Enquanto o país assiste, estarrecido, aos desvios de recursos públicos no chamado petrolão, o governo, silenciosamente, permanece conspirando contra o erário.

É fato percebido por poucos que o Brasil não peca pela falta de leis, mas ao contrário, pelo excesso delas. Por outro lado, o risco de nos tornarmos uma nação refém de leis de exceção nunca foi tão grande como nos últimos anos. Um dos melhores exemplos dessa prática é a existência do Regime Diferenciado de Contratações Públicas (RDC).

Assumindo sua incompetência administrativa no trato dos recursos públicos, o governo federal, como num passe de mágica, transformou a medida provisória nº 527/11, cuja temática referia-se à organização interna da Presidência da República, na lei nº 12.462/11, que criou o RDC, cujo conteúdo não teve a publicidade necessária, não foi debatido, nem sequer questionado.

A lei visava, inicialmente, agilizar as contratações de obras e serviços necessários à viabilização de eventos internacionais assumidos pelo país: a Copa do Mundo e as Olimpíadas. Seu conteúdo, entretanto, representa a burla oficial aos fundamentos constitucionais que balizam as licitações públicas, violando os princípios de impessoalidade, moralidade e publicidade, além de zombar da legalidade.

Usando como bandeira o ufanismo nacional, o RDC foi criado para "libertar" a administração das "amarras da burocracia". Alegou-se que a Lei de Licitações vigente comprometia a agilidade das contratações e estaria inviabilizando as obras necessárias aos eventos previstos para 2014 e 2016.

Assim, foi criada uma legislação que, excepcionalmente, relega a segundo plano, quando não simplesmente desconsidera, a Lei de Responsabilidade Fiscal, a Lei Orçamentária e a Constituição.
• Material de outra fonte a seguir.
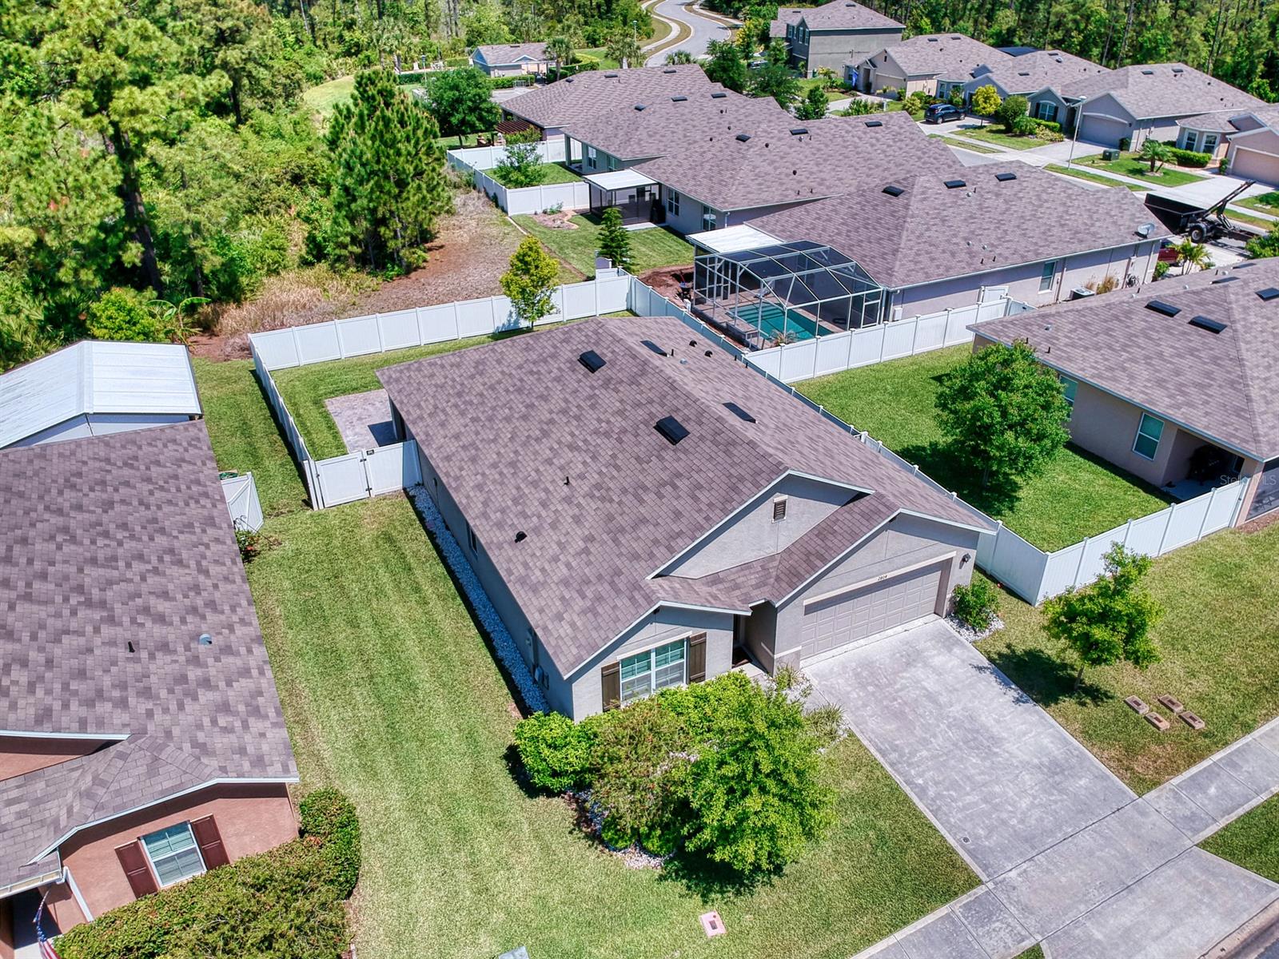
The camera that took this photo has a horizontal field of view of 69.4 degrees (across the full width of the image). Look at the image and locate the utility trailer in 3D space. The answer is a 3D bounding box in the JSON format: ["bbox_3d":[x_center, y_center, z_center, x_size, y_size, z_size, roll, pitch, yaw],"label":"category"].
[{"bbox_3d":[34.705,-17.579,58.479,2.400,4.200,7.900,-14,34,-22],"label":"utility trailer"}]

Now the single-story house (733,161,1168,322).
[{"bbox_3d":[17.719,-14.345,51.542,19.600,5.900,13.100,-14,34,-22],"label":"single-story house"}]

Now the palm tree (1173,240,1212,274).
[{"bbox_3d":[30.630,-12.132,51.071,2.300,2.400,2.300,-14,32,-22],"label":"palm tree"}]

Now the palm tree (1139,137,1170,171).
[{"bbox_3d":[41.612,-25.999,74.202,2.600,2.500,2.500,-14,34,-22],"label":"palm tree"}]

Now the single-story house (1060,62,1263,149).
[{"bbox_3d":[49.229,-37.021,89.305,19.400,5.900,13.300,-14,34,-22],"label":"single-story house"}]

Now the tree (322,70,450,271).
[{"bbox_3d":[-14.292,-17.629,52.646,7.200,10.700,7.000,-14,34,-22],"label":"tree"}]

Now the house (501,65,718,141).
[{"bbox_3d":[-2.365,-37.249,91.492,20.426,6.039,14.288,-14,32,-22],"label":"house"}]

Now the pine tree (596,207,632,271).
[{"bbox_3d":[-1.301,-13.483,52.538,2.400,3.950,2.400,-1,30,0],"label":"pine tree"}]

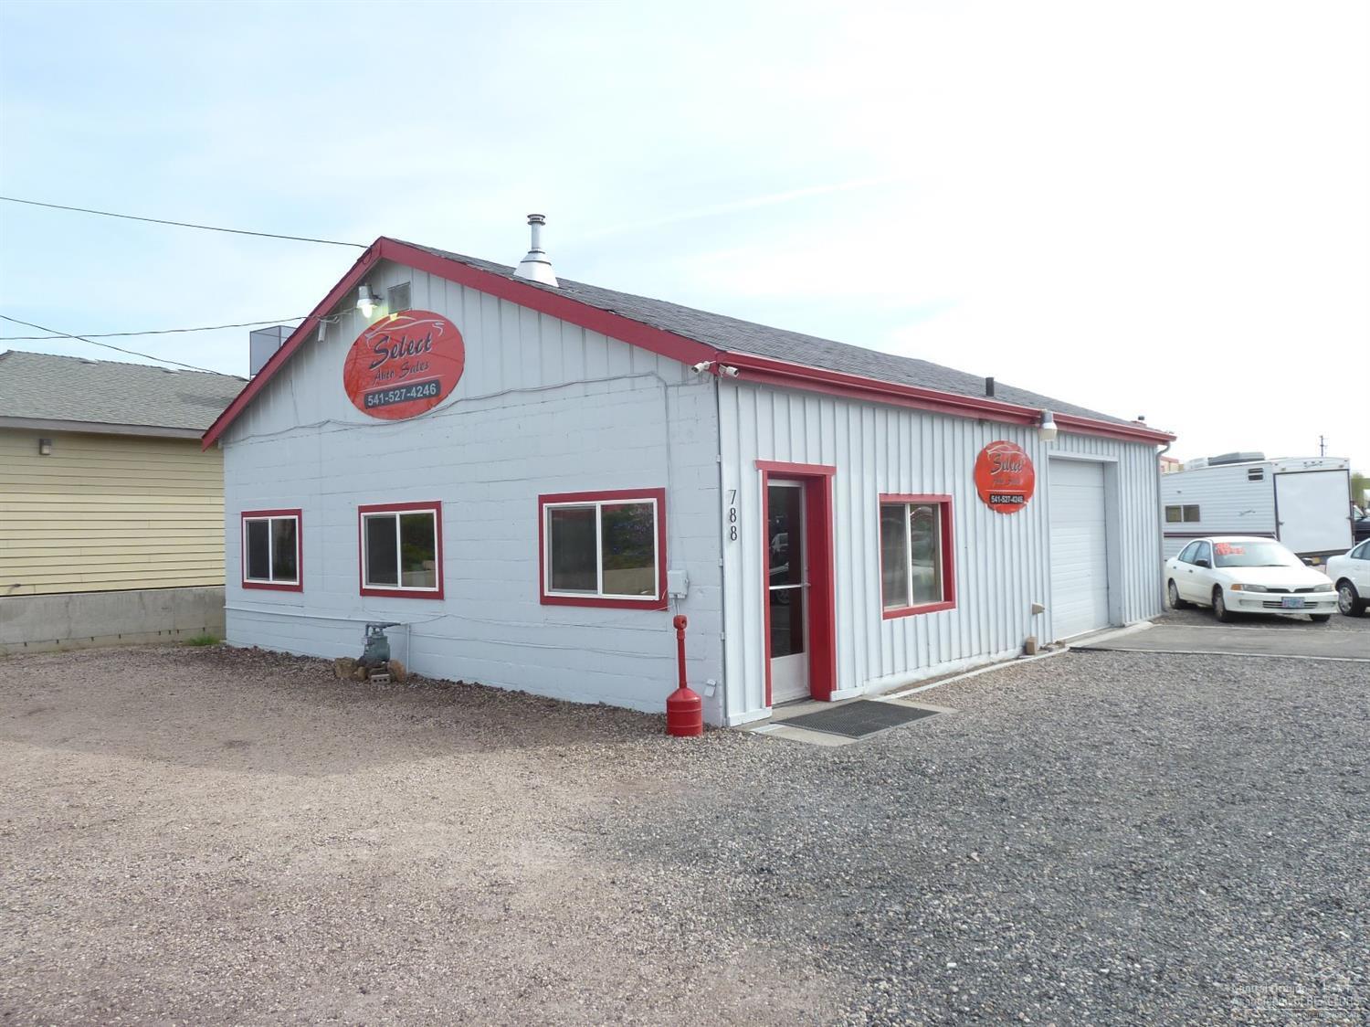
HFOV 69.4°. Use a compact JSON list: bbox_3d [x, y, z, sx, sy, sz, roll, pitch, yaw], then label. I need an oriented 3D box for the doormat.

A simples existência do RDC representa um atestado de incapacidade de gestão do Poder Público e a ausência de planejamento para realizar grandes eventos.

O tempo consolidou a farsa. Os prazos não foram cumpridos; os custos das obras mais que dobraram e não existe qualquer garantia quanto à sua perenidade. Mais ainda, tais obras limitaram-se às "arenas", condenando ao esquecimento projetos de infraestrutura, transporte público e urbanização, esses sim, importantes e de interesse público.

Todavia, como agora já é evidente, a verdadeira finalidade do governo ao propor o RDC é substituir a atual Lei de Licitações.

Com tal desígnio a sociedade civil não pode compactuar. A possibilidade de o erário ser apropriado por fornecedores que serão convidados sem orçamentos prévios e sem projetos, mediante apenas ao desejo dos governantes da vez, é potencialmente ruinosa.

Para além das discussões acerca da corrupção e modos de combatê-la, é vital para o futuro do país que o STF declare, de uma vez por todas, a inconstitucionalidade dessa legislação tão deletéria.

Devemos prosseguir nas reformas necessárias à Lei de Licitações, que, não obstante careça de ajustes importantes, ainda é a melhor legislação, tanto para a administração pública como para o mercado e para a sociedade civil.

FLÁVIO NIEL é advogado e assessor jurídico da Associação de Pequenas e Médias Empresas de Construção Civil - Apemec.